My sense, however, of Orson Welles in action is acute. He was performing for those two guys. Selling them on whatever it was they thought they were selling him. He was flattering and bequiling, flirtatious and conspiratorial. And he included us, the obviously loopy film editors in the corner, in his performance.
The executives glanced over our way too from time to time, smiling in their snakey little supercilious way. I think we were all grateful to him, for allowing us to be up there, on top of his Olympus with him for a little bit, even if all he was actually doing was trying to hustle a picture out of Paramount.
My mentor was positively blissed out by the experience, but reluctantly, after three Mexican coffees et al, he agreed we needed to leave. The waiter had delivered two more bottles of good red wine to Orson's table, so it was obvious--if we didn't go we'd pass out.
Orson Welles reminded me of Charles Foster Kane himself, thunderingly creative in the back of that little Mexican resturant, and it was on electrical clouds of laughter and delight that we managed to find the door and, eventually, our car.
We went to pick up the dupes, had to wait a little bit, and then drove back down Melrose to drop them off at the sound editors on the Paramount lot.
We were two or three blocks away from the studio, and on the radio Mick Jagger was singing that great syncopated line "I saw her today at the reception...", when I glanced out of my window into a little side street with a Spanish name:
Halfway down the block was Orson Welles, leaning against a palm tree, puking lunch into the Hollywood gutter.
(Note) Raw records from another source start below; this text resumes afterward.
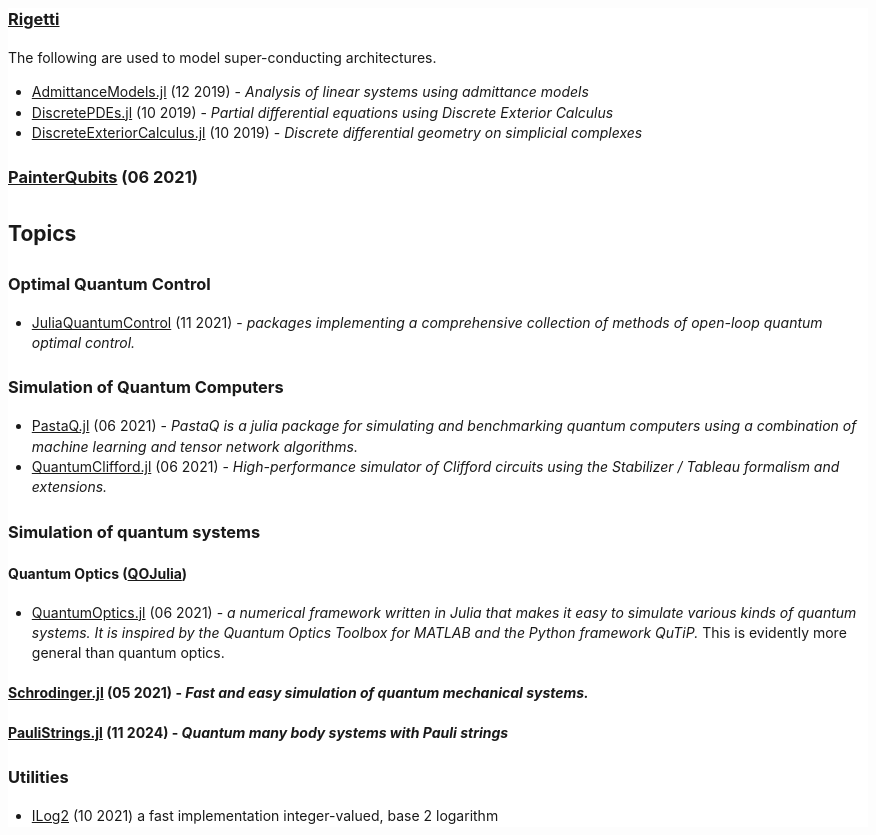 ### [Rigetti](https://github.com/rigetti)

The following are used to model super-conducting architectures.

* [AdmittanceModels.jl](https://github.com/rigetti/AdmittanceModels.jl) (12 2019)  - *Analysis of linear systems using admittance models*
* [DiscretePDEs.jl](https://github.com/rigetti/DiscretePDEs.jl) (10 2019) - *Partial differential equations using Discrete Exterior Calculus*
* [DiscreteExteriorCalculus.jl](https://github.com/rigetti/DiscreteExteriorCalculus.jl) (10 2019) - *Discrete differential geometry on simplicial complexes*

### [PainterQubits](https://github.com/PainterQubits) (06 2021)

## Topics

### Optimal Quantum Control

* [JuliaQuantumControl](https://github.com/JuliaQuantumControl) (11 2021) - *packages implementing a comprehensive collection of methods of open-loop quantum optimal control.*

### Simulation of Quantum Computers

* [PastaQ.jl](https://github.com/GTorlai/PastaQ.jl) (06 2021) - *PastaQ is a julia package for simulating and benchmarking quantum computers using a combination of machine learning and tensor network algorithms.*
* [QuantumClifford.jl](https://github.com/Krastanov/QuantumClifford.jl) (06 2021) - *High-performance simulator of Clifford circuits using the Stabilizer / Tableau formalism and extensions.*

### Simulation of quantum systems

#### Quantum Optics ([QOJulia](https://github.com/qojulia))

* [QuantumOptics.jl](https://github.com/qojulia/QuantumOptics.jl) (06 2021) - *a numerical
  framework written in Julia that makes it easy to simulate various kinds
  of quantum systems. It is inspired by the Quantum Optics Toolbox for MATLAB and the Python framework QuTiP.*
  This is evidently more general than quantum optics.

#### [Schrodinger.jl](https://github.com/jebej/Schrodinger.jl) (05 2021) - *Fast and easy simulation of quantum mechanical systems.*

#### [PauliStrings.jl](https://github.com/nicolasloizeau/PauliStrings.jl) (11 2024) - *Quantum many body systems with Pauli strings*

### Utilities

* [ILog2](https://github.com/jlapeyre/ILog2.jl) (10 2021) a fast implementation integer-valued, base 2 logarithm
Posted: Thu Aug 31, 2006 2:28 am
by tony
Not that this resolves the copyright issue:
"Adagio in G minor is a piece arranged by Remo Giazotto based on the fragments of a Sonata in G minor for strings and organ, composed by Tomaso Giovanni Albinoni , which were found amongst the ruins of the old Dresden State Library which was bombed during World War II. It has been used in numerous films.
But his most famous work is his Adagio for Strings, which he didn't really write at all! The melody is sad but very beautiful and uplifting, and was used in the film Gallipoli. However, it turns out that Albinoni did not actually write the Adagio! Instead, it is a 'reconstructed' piece by Remo Giazotto, an Italian musicologist. Researching Albinoni's life and music in the 1940s, Giazotto found a small piece of music manuscript in the Dresden State Library (which was later bombed). Although it seemed to have been written by Albinoni, only the bass line and six bars of melody had survived. But from this small fragment, Giazotto reconstructed (or perhaps constructed) the entire piece which lasts nine minutes, and is now the most common piece to be connected with the name of Albinoni by modern audiences. So very little of the famous 'Albinoni Adagio' is actually the composer's.
Remo Giazotto
(born in Rome, Italy in 1910, died Pisa, 1998) was an Italian musicologist, mostly known through his systematic catalogue of the works of Tomaso Albinoni. He also wrote biographies of Albinoni and other composers, including Vivaldi. He was also the composer of the famous Adagio that is always wrongly attributed to Albinoni. Giazotto based it on a fragment of music by Albinoni that he discovered in the Dresden State Library shortly after the Second World War (at that time, he was also completing his biography and catalogue). The fragment only contained the bass line and six bars of melody and is believed to have been the slow movement of a trio sonata. Giazotto composed the now-famous Adagio in 1945. It's actually a 20th Century forgery; nevertheless, it's a powerful and deeply moving piece, marked by the somber interplay of organ and strings."